Bug still present in TC3. Did not save logs so can't contribute further. Will deleted subvol in running system, then reinstall using TC3.
And, to make matters worse, original installation is now unbootable.
(In reply to comment #27) > Bug still present in TC3. Did not save logs so can't contribute further. > Will deleted subvol in running system, then reinstall using TC3. I cannot reproduce, Manual Partition sees the subvols but I can't use them for anything other than home. This is undesirable behavior but expected. (In reply to comment #28) > And, to make matters worse, original installation is now unbootable. Please file a new bug with clear step by step and includes logs and cc me on it.
Useless to file bug now since I did not keep the logs and used a live CD to delete all of the original TC2 partitions and then reinstalled with TC3. As I recall, one of the install attempts went far enough to reformat original /boot such that all I got on boot attempt was grub2 complaining something about missing UUID. Bottom line: if a user takes a default btrfs install on new hardware and then screws it up to the point that all they can do is reinstall, they won't be able to as long as the partitioner cannot remove old btrfs partitions. Screwing up a btrfs installation is much more likely that a LVM or standard partition installation. Tell you what, when TC4 comes out, if it comes out, I will try to reinstall over the existing installation and will keep logs somewhere I can get to them. BTW, shouldn't this bz be re-opened?

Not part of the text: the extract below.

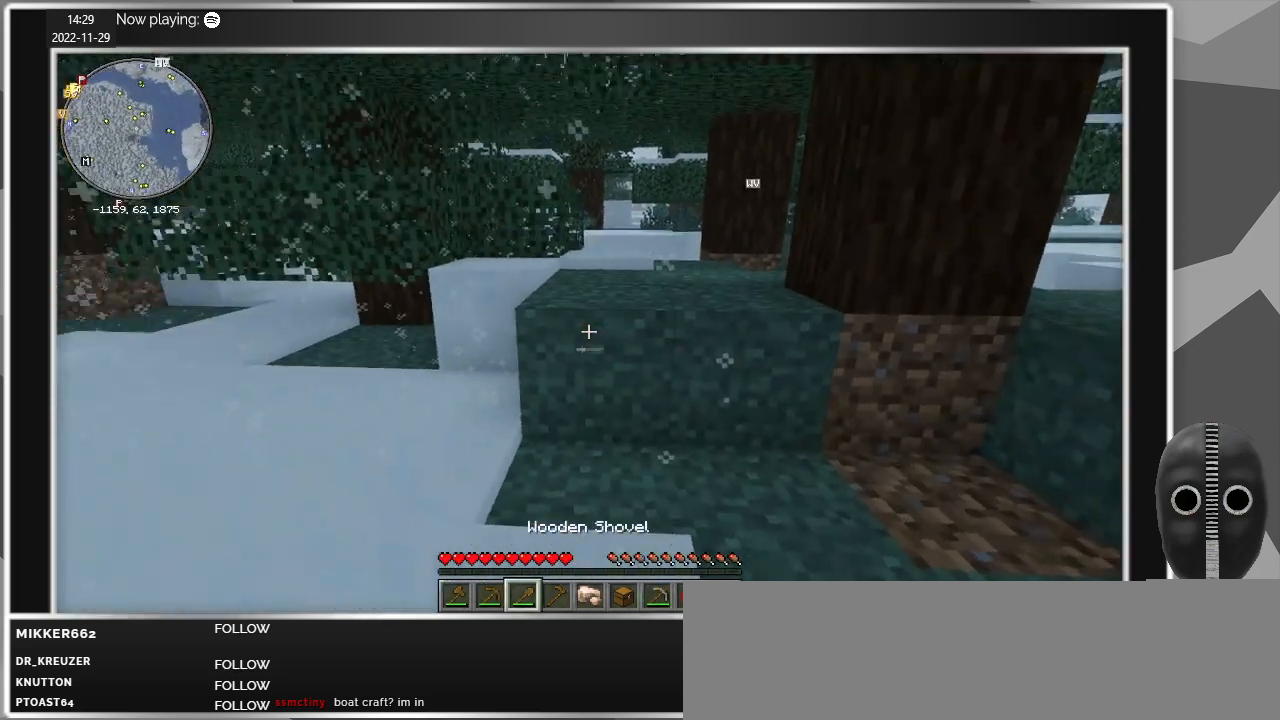
{"keys": ["w"], "mouse": [], "events": [[367, "w", "down"]]}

(In reply to comment #30) > Useless to file bug now since I did not keep the logs and used a live CD I think it's useless to experience catastrophic install failure resulting in a non bootable system, and not keep logs and file a bug. >Bottom line: if a user takes a default btrfs install on new hardware and then >screws it up to the point that all they can do is reinstall, they won't be able >to as long as the partitioner cannot remove old btrfs partitions. This is not detailed enough. I cannot reproduce this behavior. >BTW, shouldn't this bz be re-opened? No the bug as reported and described is fixed. I just tested it again with TC3 + anaconda 18.37.4-1 and this bug isn't triggered. a.) Manual Partition sees btrfs subvols, b.) they appear correctly under "Fedora Linux 18 for x86_64" rather than under "Unknown" as stated in the bug description. So whatever you've found, which you haven't described well enough for someone else to even reproduce, nor do you have logs for, needs a new bug.

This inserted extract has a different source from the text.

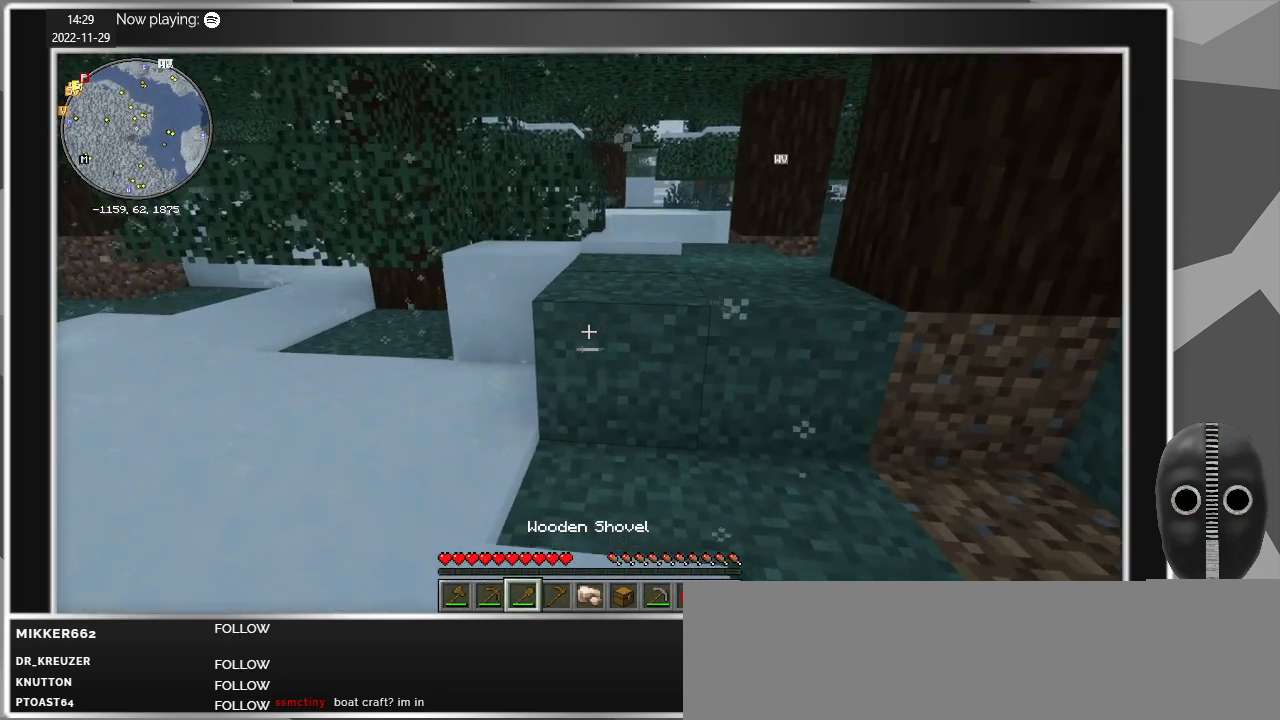
{"keys": [], "mouse": ["left"], "events": [[17, "mouse_left", "down"], [150, "w", "up"]]}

(In reply to comment #31) > (In reply to comment #30) > <snip> > I think it's useless to experience catastrophic install failure resulting in > a non bootable system, and not keep logs and file a bug. > If I had known the system wasn't going to boot, then I would have kept the logs. The bz reporter said that my problem was a duplicate and it should have kept the logs to attach to the original reporters bz. Why don't you fix that? <snip>> > So whatever you've found, which you haven't described well enough for > someone else to even reproduce, nor do you have logs for, needs a new bug. Very motivating, you can be sure that if I find this again, I probably will not report it. Your attitude is one that is creeping in more and more in the Fedora community and it is a real turn off.
If you don't have logs it's impossible for anyone to fix the bug. It's not a question of attitude.